--- START ---

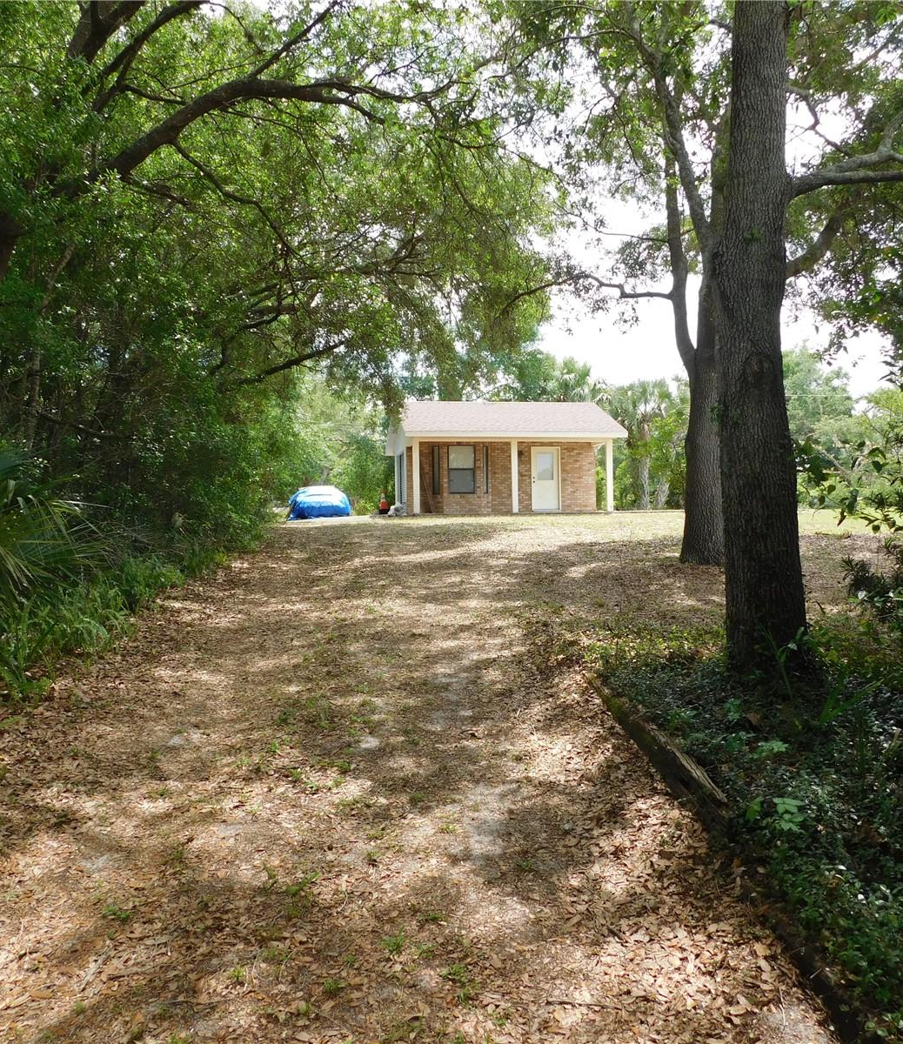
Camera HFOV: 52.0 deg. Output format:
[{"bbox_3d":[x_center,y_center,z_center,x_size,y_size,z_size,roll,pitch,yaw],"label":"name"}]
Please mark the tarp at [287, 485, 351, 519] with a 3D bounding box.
[{"bbox_3d":[-5.050,-0.710,35.400,2.000,1.380,4.600,-1,0,-11],"label":"tarp"}]

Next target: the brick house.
[{"bbox_3d":[1.540,-2.200,32.000,7.000,3.880,7.100,-1,0,-9],"label":"brick house"}]

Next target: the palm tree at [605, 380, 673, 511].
[{"bbox_3d":[8.300,-3.370,40.700,2.950,5.800,2.950,-1,0,0],"label":"palm tree"}]

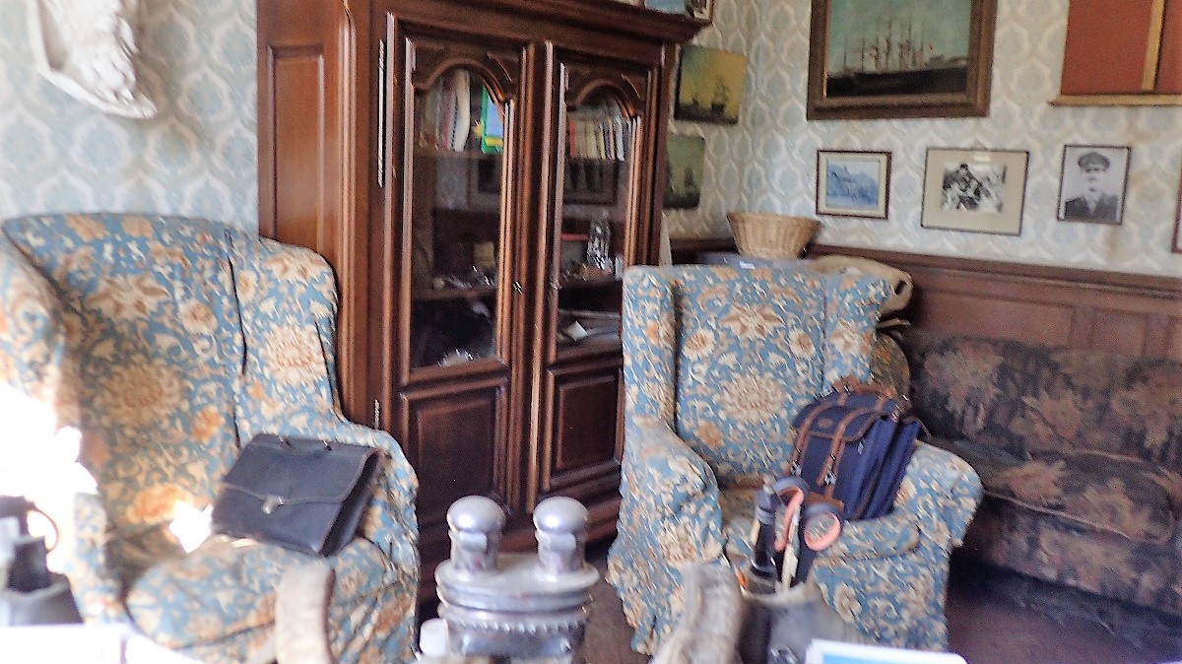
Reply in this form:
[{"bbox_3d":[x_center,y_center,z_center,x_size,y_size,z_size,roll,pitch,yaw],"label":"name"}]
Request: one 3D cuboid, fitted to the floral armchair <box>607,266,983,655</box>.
[{"bbox_3d":[0.556,0.366,3.095,0.875,1.045,0.814,0,10,-16],"label":"floral armchair"}]

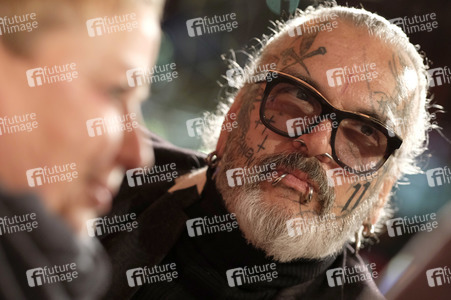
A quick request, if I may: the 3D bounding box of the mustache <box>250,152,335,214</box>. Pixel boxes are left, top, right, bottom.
[{"bbox_3d":[0.063,0.026,1.500,0.075,0.044,0.031,26,-13,-1],"label":"mustache"}]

--- END ---

Format every line of the data above as a Markdown table with the columns No. and Line. Put the row number in No. and the line's text in Line, and leave out blank lines and the pictures.

| No. | Line |
|---|---|
| 1 | Camera HFOV: 52.0 deg. Output format: |
| 2 | [{"bbox_3d":[x_center,y_center,z_center,x_size,y_size,z_size,roll,pitch,yaw],"label":"name"}] |
| 3 | Please mark the tarp at [287, 485, 351, 519] with a 3D bounding box. |
| 4 | [{"bbox_3d":[-5.050,-0.710,35.400,2.000,1.380,4.600,-1,0,-11],"label":"tarp"}] |
| 5 | Next target: the brick house. |
| 6 | [{"bbox_3d":[1.540,-2.200,32.000,7.000,3.880,7.100,-1,0,-9],"label":"brick house"}] |
| 7 | Next target: the palm tree at [605, 380, 673, 511]. |
| 8 | [{"bbox_3d":[8.300,-3.370,40.700,2.950,5.800,2.950,-1,0,0],"label":"palm tree"}] |
| 9 | Reply in this form: |
| 10 | [{"bbox_3d":[x_center,y_center,z_center,x_size,y_size,z_size,roll,pitch,yaw],"label":"name"}] |
| 11 | Request: one 3D cuboid, fitted to the floral armchair <box>607,266,983,655</box>. |
| 12 | [{"bbox_3d":[0.556,0.366,3.095,0.875,1.045,0.814,0,10,-16],"label":"floral armchair"}] |
| 13 | A quick request, if I may: the 3D bounding box of the mustache <box>250,152,335,214</box>. Pixel boxes are left, top, right, bottom. |
| 14 | [{"bbox_3d":[0.063,0.026,1.500,0.075,0.044,0.031,26,-13,-1],"label":"mustache"}] |